For many of us, particularly those of us in technical roles, we were told that we did such a good job as an individual contributor in our profession area, that we should take a new job (as manager) where we had no formal training, no on-the-job experience, and no formal education on proper business communication. Thus, a new manager was born.

As a manager, communication takes many forms, as outlined below.

  • Justify your budget requirements
  • Write status reports
  • Make presentation to justifying hiring needs
  • Giving work direction to your team
  • Write and give performance reviews
  • Facilitate staff meeting
  • Participating in cross-department activities

When looking at the list above, you will see that this manager-based communication comes in three primary forms: written text, formal presentations, and personal interaction. Take comfort in knowing that most people are not great in all three.

The trick for you, as a manager is twofold. First, lead with your strengths. Second, work to improve your weaknesses to an acceptable level by practice, instruction, and ongoing mentoring/support.

I’ll use myself as an example, I think I write well (I hope you think so too), but I proofread very poorly. I’m somewhat dyslexic and words like “from” and “form” or missing pronouns in sentences are totally missed by my proofreading eye.  Also, I skim received emails, rather than read them deeply.

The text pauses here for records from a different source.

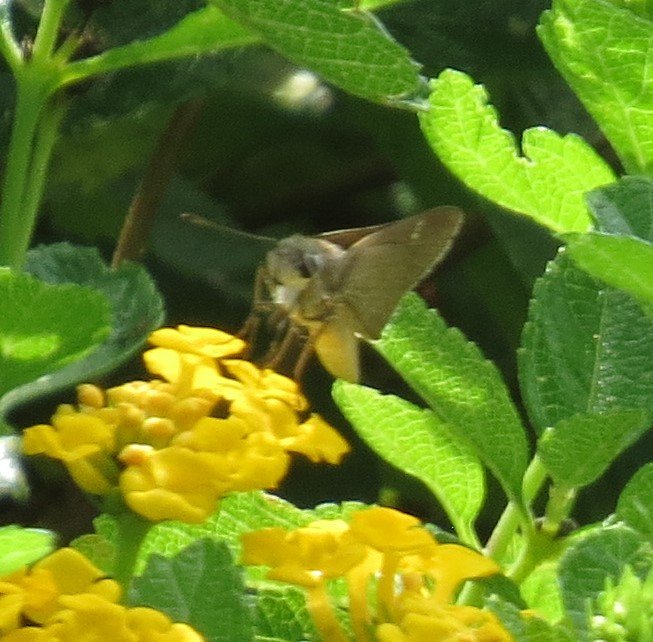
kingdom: Animalia
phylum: Arthropoda
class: Insecta
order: Lepidoptera
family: Hesperiidae
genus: Lerodea
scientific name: Lerodea eufala
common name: Eufala Skipper
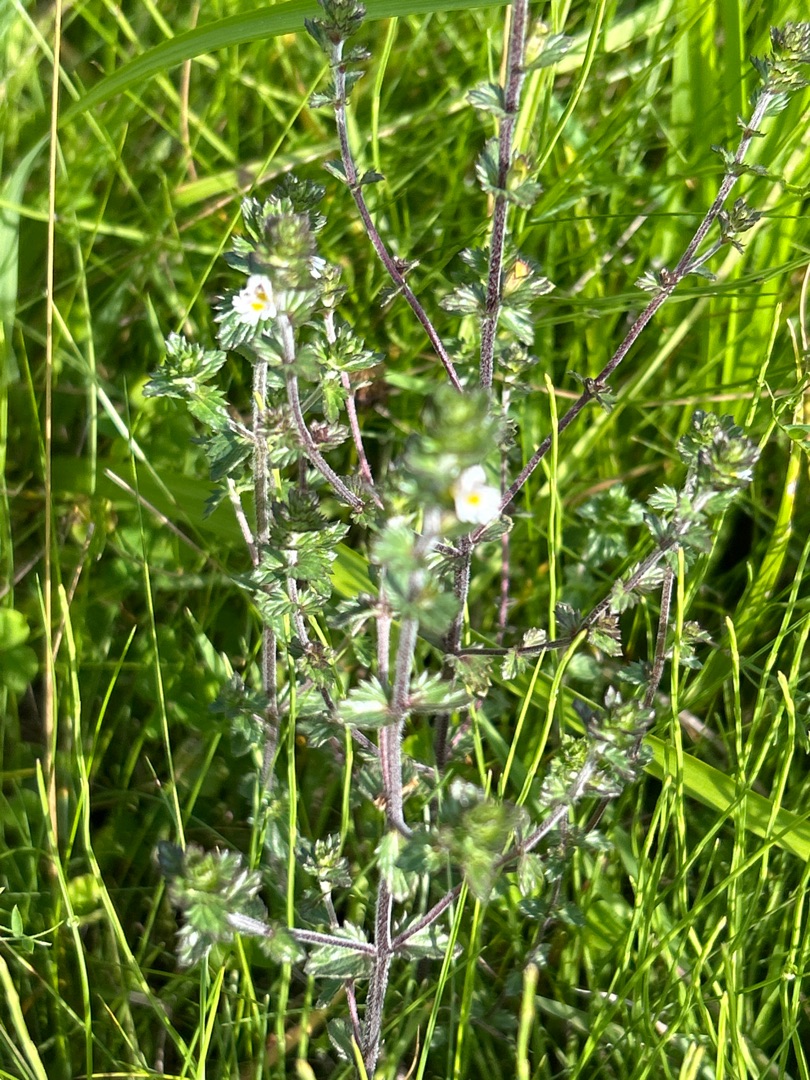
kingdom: Plantae
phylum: Tracheophyta
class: Magnoliopsida
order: Lamiales
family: Orobanchaceae
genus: Euphrasia
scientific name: Euphrasia nemorosa
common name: Kort øjentrøst
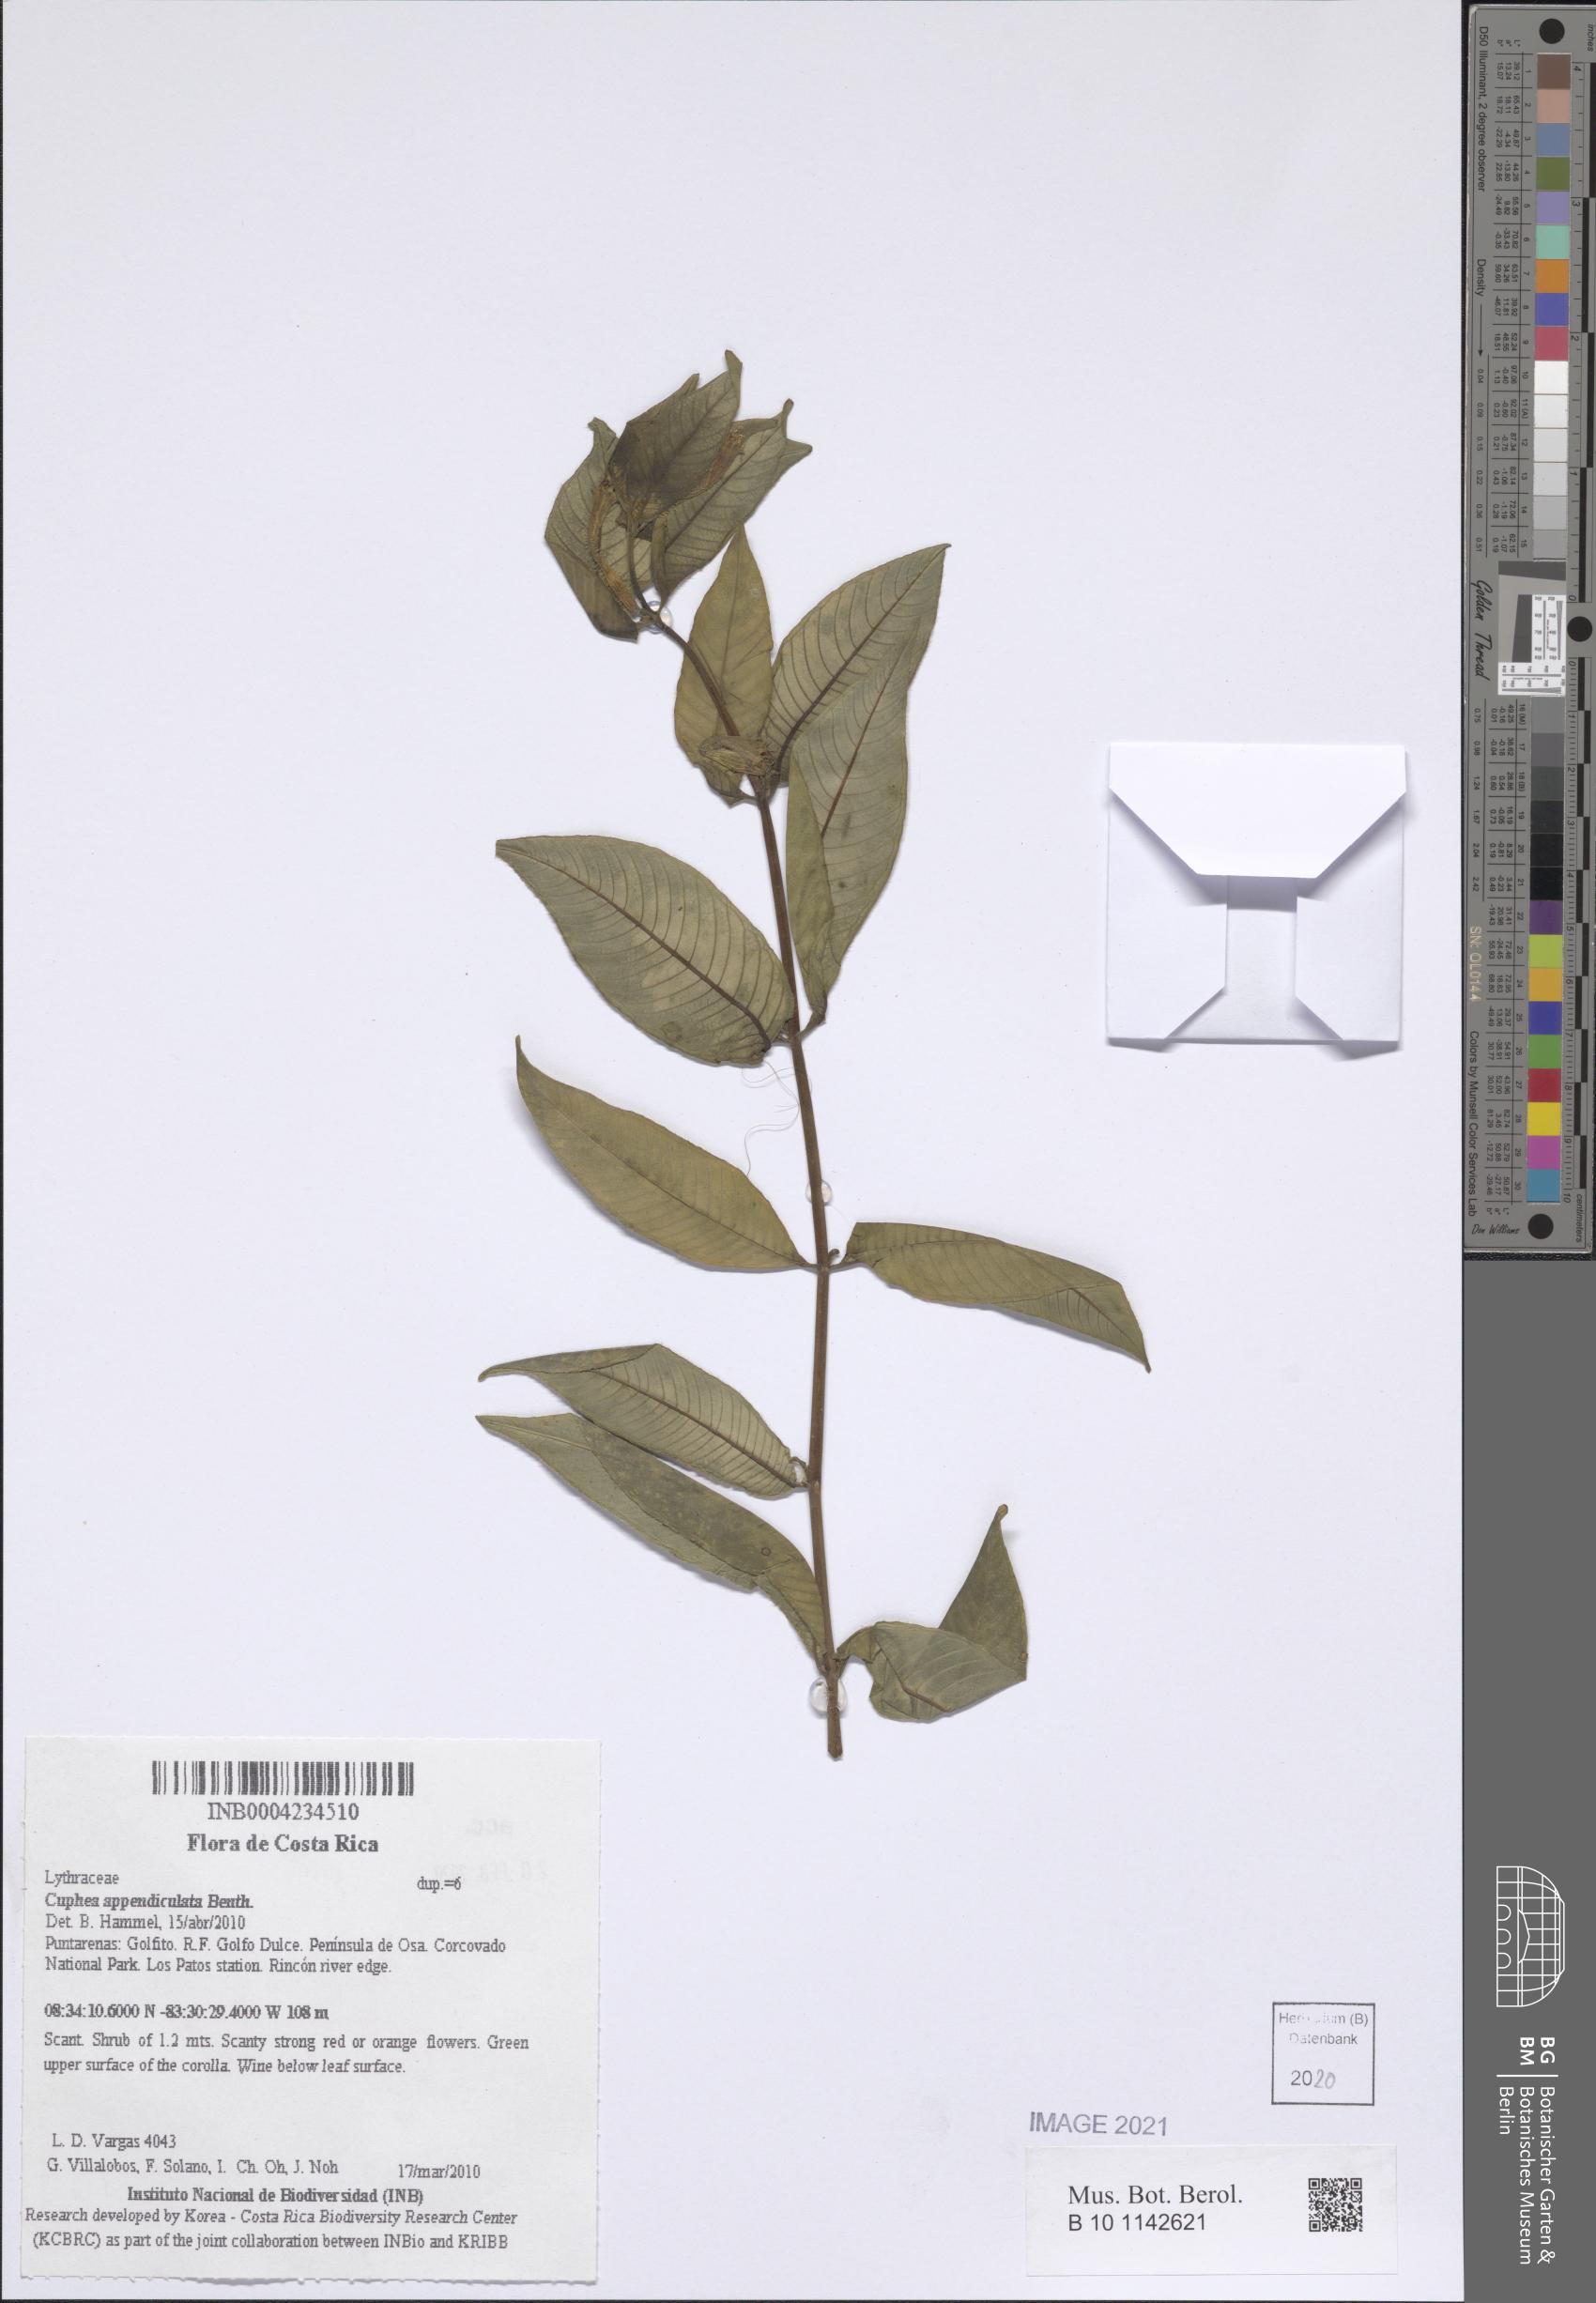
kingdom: Plantae
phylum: Tracheophyta
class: Magnoliopsida
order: Myrtales
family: Lythraceae
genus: Cuphea
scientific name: Cuphea appendiculata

I compensate for these personal challenges by, if appropriate;

  • Returning what could be lengthy written emails with phone calls
  • Have my presentations and written documents (including the column) proofread by someone else
  • Tell my staff to include the word “important” in the subject line if they want to make sure I read it

The moral of the story here is not to learn what I do, but to understand none of us are perfect. We all have communication-based strengths and weaknesses. Some people hate to do public speaking. Some people consider themselves to be very poor writers. Other people are less comfortable with one-on-one personal interaction.

The trick is that if you just feel uncomfortable communicating, regardless of the communication medium, step outside your comfort zone and try it. You may find that over time your skills improve, or you develop procedures to compensate for areas of personal challenge. Who knows, in some cases you may grow to like a previously dreaded activity and move a personal weakness to a professional strength.